Liverpool Mayor Joe Anderson described the terminal as key development for the city but would be threatened if the city complied with UNESCO request to suspend developments in the city centre.
A meeting of the world heritage body last week recommended placing a two-year moratorium on any new development in the city’s World Heritage site and “buffer zone” - effectively the city centre.
UNESCO warned that failure to comply with the recommendation could result in Liverpool’s waterfront losing its much-prized World Heritage status, which it secured in 2004.

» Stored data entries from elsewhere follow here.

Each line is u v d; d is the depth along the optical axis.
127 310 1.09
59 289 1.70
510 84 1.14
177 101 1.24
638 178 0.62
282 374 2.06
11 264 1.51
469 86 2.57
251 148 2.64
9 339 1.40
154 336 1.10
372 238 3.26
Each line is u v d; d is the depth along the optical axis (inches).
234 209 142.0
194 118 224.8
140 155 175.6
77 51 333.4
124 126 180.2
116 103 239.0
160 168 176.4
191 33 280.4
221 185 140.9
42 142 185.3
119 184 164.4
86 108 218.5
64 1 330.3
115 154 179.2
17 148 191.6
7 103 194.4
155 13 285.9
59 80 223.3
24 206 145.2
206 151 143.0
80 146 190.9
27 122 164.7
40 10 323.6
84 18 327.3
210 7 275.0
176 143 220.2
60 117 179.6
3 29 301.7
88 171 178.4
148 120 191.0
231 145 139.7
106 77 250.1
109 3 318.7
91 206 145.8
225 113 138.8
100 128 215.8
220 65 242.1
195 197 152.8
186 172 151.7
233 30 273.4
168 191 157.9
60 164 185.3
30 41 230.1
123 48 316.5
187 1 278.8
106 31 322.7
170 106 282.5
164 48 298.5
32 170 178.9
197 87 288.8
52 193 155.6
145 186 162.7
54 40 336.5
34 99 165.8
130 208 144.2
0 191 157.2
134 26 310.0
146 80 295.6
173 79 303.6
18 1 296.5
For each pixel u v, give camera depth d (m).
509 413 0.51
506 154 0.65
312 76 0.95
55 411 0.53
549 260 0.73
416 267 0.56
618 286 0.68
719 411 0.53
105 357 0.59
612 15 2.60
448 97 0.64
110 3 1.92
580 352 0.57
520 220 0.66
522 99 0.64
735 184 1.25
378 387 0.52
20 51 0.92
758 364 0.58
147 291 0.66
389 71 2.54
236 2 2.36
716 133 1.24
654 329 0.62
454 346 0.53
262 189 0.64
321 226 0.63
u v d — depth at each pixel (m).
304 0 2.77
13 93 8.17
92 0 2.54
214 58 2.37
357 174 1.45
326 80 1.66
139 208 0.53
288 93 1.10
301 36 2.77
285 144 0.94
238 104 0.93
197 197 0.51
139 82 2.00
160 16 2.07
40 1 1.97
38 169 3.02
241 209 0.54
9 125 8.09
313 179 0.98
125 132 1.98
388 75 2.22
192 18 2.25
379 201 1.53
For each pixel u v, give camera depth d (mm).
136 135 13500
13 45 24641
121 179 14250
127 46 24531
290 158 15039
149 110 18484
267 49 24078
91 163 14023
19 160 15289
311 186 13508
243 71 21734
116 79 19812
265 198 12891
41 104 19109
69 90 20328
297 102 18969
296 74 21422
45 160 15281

But at a meeting of the city’s full council Mayor Anderson reiterated his refusal to go along with the request, repeating his view that the heritage status must not “stifle” growth in the city. Mayor Anderson said:
“By the end of the year we will have submitted planning application for a new cruise liner terminal, that will go ahead by the end of the year.
“If we were to comply with the UNESCO request we could not do that.”
The mayor also highlighted the plans for a new Liverpool to New York transatlantic route by Cunard. Earlier this year, Liverpool City Council identified the former Princes Jetty at Princes Parade, near The Malmasion Hotel as its preferred location.
Mayor Anderson said the council is “in the process of drafting a response” to the UNESCO moratorium request. He said:
“The response will be along the lines that our city cannot and will not follow a recommendation that puts a halt on development across the city.
“It’s important that our city moves forward and meet requirements that are not laid down by UNESCO but by the people of our city in protecting buildings as best we can.”
He said the city had already added extra buildings to the register of those at risk and has a strong track record in protecting its heritage.